ASSIGNMENT 1: From the chronic pain text, extract everything from "Understanding Chronic Pain: The" down to "a vast resource.".
ASSIGNMENT 2:
Answer these questions using the chronic pain text:
(a) What kind of podcast does the writer do?
(b) Whose content is the writer watching and reviewing to prepare for the episode?
(c) What pain does the writer particularly care about?
ASSIGNMENT 3: Carry on the chronic pain text, beginning after its last sentence.

Start of EXTRACTED TEXT

Understanding Chronic Pain: The Neuromatrix, A lecture from Stanford Chronic Pain Group
One of my favorite parts of doing a mental health/psychiatry podcast is it gives me one topic to review, read on, and find lectures about each week. The world of healthcare and mental health is fascinating and endless, but because its so broad, it can feel overwhelming on where to start when you’re trying to continue to learn as a doctor in training (and, frankly, post-training). The episode we are preparing to do is on approaches to helping people with chronic pain. There are poetry, memoir, and personal sources I’m drawing on for my prep for the episode, and I’m watching and reviewing some content from Stanford’s Chronic Pain Center, which is a vast resource.
Physical chronic pain and emotional pain are why we might think of as friends in the brain, at least in some of the wiring that creates the sensation. It may seem like common sense to say being in pain impacts your emotional state, though common sense assumptions sometimes are the biggest things that mislead us in science. In this case, the common sense belief has been validated by recent (read: in the 2000s) research. I talk with my patients about their physical and emotional pain every day, and one thing I particularly care about is the pain women may have during or after pregnancy or birth. If you too are a nerd about this, this Stanford lecture is pretty clear and accessible about it.

End of EXTRACTED TEXT
Start of RAW DATA

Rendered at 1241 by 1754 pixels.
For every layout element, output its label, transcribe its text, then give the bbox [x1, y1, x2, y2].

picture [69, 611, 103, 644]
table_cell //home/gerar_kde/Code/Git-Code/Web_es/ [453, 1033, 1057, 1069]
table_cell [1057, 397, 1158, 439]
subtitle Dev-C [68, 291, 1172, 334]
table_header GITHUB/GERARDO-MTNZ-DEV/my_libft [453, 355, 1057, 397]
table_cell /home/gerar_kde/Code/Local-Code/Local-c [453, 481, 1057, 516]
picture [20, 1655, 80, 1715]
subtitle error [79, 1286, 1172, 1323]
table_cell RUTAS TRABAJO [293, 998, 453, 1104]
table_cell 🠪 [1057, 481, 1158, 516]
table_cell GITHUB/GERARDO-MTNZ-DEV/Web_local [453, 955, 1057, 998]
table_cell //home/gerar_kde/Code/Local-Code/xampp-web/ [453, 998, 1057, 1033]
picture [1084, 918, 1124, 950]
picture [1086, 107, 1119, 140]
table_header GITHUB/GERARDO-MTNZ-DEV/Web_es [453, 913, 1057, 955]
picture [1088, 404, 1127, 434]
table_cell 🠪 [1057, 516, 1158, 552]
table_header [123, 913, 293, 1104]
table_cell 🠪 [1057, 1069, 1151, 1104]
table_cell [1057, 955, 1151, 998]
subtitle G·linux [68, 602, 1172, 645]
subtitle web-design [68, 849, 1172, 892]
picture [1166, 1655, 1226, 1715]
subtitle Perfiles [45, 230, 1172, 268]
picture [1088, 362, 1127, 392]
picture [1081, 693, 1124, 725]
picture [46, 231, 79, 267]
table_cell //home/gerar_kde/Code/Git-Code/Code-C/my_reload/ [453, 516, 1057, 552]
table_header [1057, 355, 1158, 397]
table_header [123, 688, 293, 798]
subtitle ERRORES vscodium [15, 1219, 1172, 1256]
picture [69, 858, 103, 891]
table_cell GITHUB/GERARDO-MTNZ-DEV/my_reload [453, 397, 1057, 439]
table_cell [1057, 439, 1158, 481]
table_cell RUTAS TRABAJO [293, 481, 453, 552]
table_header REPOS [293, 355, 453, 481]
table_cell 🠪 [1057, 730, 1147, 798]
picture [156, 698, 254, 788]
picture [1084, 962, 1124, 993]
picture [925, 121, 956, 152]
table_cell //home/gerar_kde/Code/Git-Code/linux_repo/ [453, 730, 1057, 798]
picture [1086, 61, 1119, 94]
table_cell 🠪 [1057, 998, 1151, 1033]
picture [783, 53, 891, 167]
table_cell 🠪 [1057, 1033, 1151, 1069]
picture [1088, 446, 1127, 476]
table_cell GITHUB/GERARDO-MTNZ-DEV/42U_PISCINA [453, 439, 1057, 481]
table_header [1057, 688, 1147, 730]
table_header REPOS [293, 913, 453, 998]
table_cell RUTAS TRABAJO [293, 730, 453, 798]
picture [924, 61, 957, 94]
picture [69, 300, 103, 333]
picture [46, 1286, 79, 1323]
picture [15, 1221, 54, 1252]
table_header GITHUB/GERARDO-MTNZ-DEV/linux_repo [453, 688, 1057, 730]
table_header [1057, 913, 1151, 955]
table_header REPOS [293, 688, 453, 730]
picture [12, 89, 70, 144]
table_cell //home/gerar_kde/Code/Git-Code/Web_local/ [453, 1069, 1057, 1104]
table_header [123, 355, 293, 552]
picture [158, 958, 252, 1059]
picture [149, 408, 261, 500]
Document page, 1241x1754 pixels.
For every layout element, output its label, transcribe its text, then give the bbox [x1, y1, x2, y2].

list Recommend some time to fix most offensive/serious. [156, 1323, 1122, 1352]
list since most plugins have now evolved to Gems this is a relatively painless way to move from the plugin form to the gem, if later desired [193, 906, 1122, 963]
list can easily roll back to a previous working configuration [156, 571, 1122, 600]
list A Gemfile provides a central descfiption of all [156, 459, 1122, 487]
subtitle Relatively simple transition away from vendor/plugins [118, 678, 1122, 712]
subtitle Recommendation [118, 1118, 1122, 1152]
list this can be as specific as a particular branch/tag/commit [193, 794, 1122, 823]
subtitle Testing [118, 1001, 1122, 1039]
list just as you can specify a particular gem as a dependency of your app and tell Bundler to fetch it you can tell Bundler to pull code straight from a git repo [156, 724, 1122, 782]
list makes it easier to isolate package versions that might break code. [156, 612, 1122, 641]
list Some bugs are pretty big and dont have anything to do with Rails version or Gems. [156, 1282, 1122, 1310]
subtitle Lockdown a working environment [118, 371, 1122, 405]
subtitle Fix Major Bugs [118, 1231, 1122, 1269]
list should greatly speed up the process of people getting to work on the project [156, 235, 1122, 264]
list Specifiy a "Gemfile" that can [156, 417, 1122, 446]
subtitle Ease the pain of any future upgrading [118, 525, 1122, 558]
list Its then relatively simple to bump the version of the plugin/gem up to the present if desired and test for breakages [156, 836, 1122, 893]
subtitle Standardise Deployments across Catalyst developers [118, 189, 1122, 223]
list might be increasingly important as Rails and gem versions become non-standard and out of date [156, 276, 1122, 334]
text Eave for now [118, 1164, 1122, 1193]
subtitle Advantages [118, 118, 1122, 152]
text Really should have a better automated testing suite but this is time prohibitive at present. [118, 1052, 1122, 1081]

End of RAW DATA

ANSWER 1:
Understanding Chronic Pain: The Neuromatrix, A lecture from Stanford Chronic Pain Group
One of my favorite parts of doing a mental health/psychiatry podcast is it gives me one topic to review, read on, and find lectures about each week. The world of healthcare and mental health is fascinating and endless, but because its so broad, it can feel overwhelming on where to start when you’re trying to continue to learn as a doctor in training (and, frankly, post-training). The episode we are preparing to do is on approaches to helping people with chronic pain. There are poetry, memoir, and personal sources I’m drawing on for my prep for the episode, and I’m watching and reviewing some content from Stanford’s Chronic Pain Center, which is a vast resource.

ANSWER 2:
(a) A mental health/psychiatry podcast.
(b) Stanford's Chronic Pain Center.
(c) The pain women may have during or after pregnancy or birth.

ANSWER 3:
The Stages of Relationships, and how we create a We together
During lecture this week, we are focusing in therapy on approaches to working with couples and the broad concepts of couples work. Much of the lecture was on the idea of how a couple falls in love yet maintains independence, or how two people grow together without fusing or falling away from one another. We discussed it from the Developmental Model of Couples Therapy, and the conversation around it was focused on how we help our patients in clinic who are struggling in relationship, to the extent that is appropriate. It has me reflecting more on the spectrum of being independent and together, of being one unit but also still being ourselves.

How to Use Stainless Steel Tri-Clad Pans
I got my first set of real, quality cooking pans for Christmas last month, and am taking a cooking class weekly on the basic skills of cooking. I already cook and bake quite a lot, but am excited to learn more. Part of that has been figure out HOW to use stainless steel pans (ie, they are most definitely not nonstick if you don’t know how they work).
The Leidenfrost Effect is what I’ve learned first, which has to do with the effect of a vapor level between liquid and a much hotter pan, and helps food items when cooking not stick. Here’s a great video on it (yes, I used to love the shows Mythbusters and Unwrapped).
These are what have been on my mind, reading list, and feelings this week. Tell us what has been on yours, or the most interesting thing you read or learned about this week. I have a feeling we are all looking for recs.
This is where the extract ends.